-- EXERCISE TEXT --

▶

Furthermore, the light intensity for a specified drive current
drops as an OLED ages and different OLEDs can degrade at different
rates, again causing a display to appear non-uniform.
[0012] Active matrix pixels are preferably implemented with a
silicon substrate instead of a transparent dielectric substrate
because transparent dielectric substrates require the transistors
to be built as thin film devices. It is difficult to obtain a tight
distribution of threshold voltages in large arrays of thin-film
transistors, especially as more transistors are needed to make the
luminous flux from each pixel insensitive to threshold variations.
For this reason, OLED displays are often fabricated on a glass
substrate. However, if a silicon substrate is used, addressing,
driving, and other circuit functions can be easily integrated,
particularly if the substrate and process are compatible with CMOS
technology. Although known active matrix pixel technology is
compatible with older CMOS technology, OLEDs require higher
voltages than dense CMOS can tolerate, while dense CMOS is
desirable for the small pixels that are required for
high-resolution color displays.
[0013] As mentioned above, glass substrates are predominantly used
in the fabrication of liquid-crystal and OLED displays. One major
disadvantage of glass is that it is fragile. Hence, glass-made
displays are not very robust and they tend to break upon impact. A
glass substrate is also sensitive to heat, which imposes a limit on
the maximum temperature that it can be exposed at during
processing. Furthermore, future applications, which may demand some
degree of comformability/flexibility in the display, that cannot be
readily satisfied with displays fabricated on glass.
[0014] Polysilicon (poly-Si) technology has started penetrating the
market of smaller displays, such as displays used for
personal-digital-assistants (PDAs), cellular phones, car navigation
systems, etc. With current technology, thin poly-Si films are
typically formed by the deposition of amorphous silicon films and
subsequent transformation to polycrystalline silicon upon a
suitable thermal treatment. The maximum temperature and the
duration of such thermal treatment are constrained by the thermal
budget that the substrate can accommodate, before it breaks or it
is otherwise damaged.

◀

-- DIRECTIONS FOR THIS TASK --
From the passage on OLED display substrates, list each device given as an example of the smaller displays that polysilicon technology has started to penetrate.

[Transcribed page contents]
▶

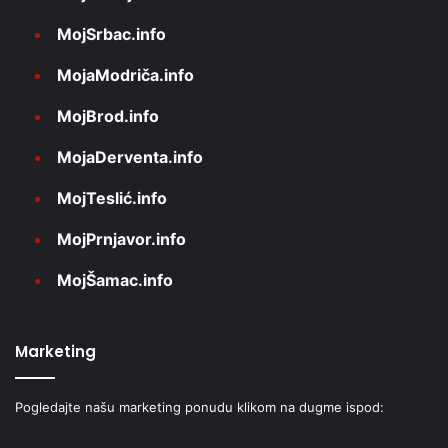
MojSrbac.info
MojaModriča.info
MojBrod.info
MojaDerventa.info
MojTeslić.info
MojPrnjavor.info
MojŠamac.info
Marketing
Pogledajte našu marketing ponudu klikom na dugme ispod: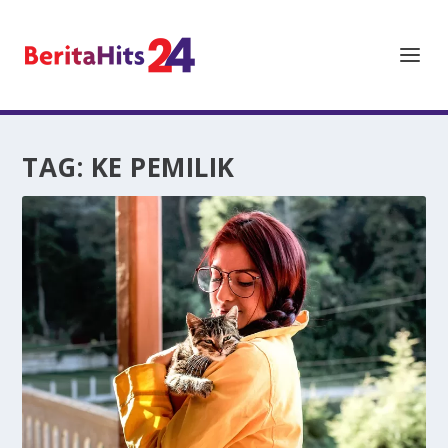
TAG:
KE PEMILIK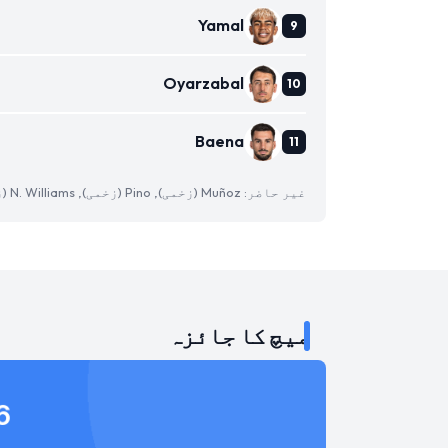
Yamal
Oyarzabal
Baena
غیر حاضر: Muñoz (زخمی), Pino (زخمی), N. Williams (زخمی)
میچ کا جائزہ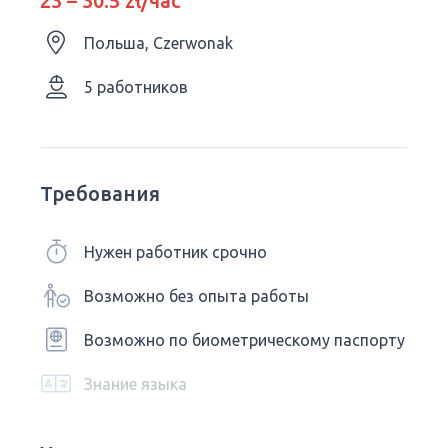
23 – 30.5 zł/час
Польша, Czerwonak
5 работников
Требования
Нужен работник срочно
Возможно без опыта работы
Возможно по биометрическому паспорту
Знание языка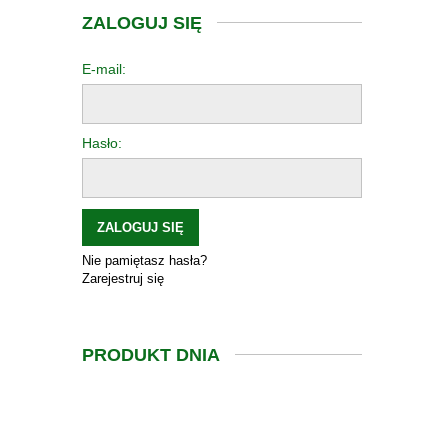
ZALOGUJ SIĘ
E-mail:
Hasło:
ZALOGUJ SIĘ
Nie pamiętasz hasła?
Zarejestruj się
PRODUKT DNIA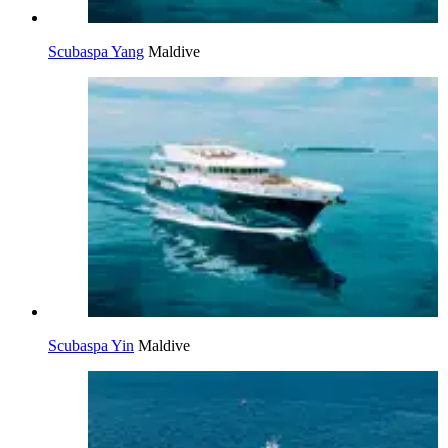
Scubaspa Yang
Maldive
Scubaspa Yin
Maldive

◀

-- SOLUTION TO THIS PROBLEM --
- personal-digital-assistants (PDAs)
- cellular phones
- car navigation systems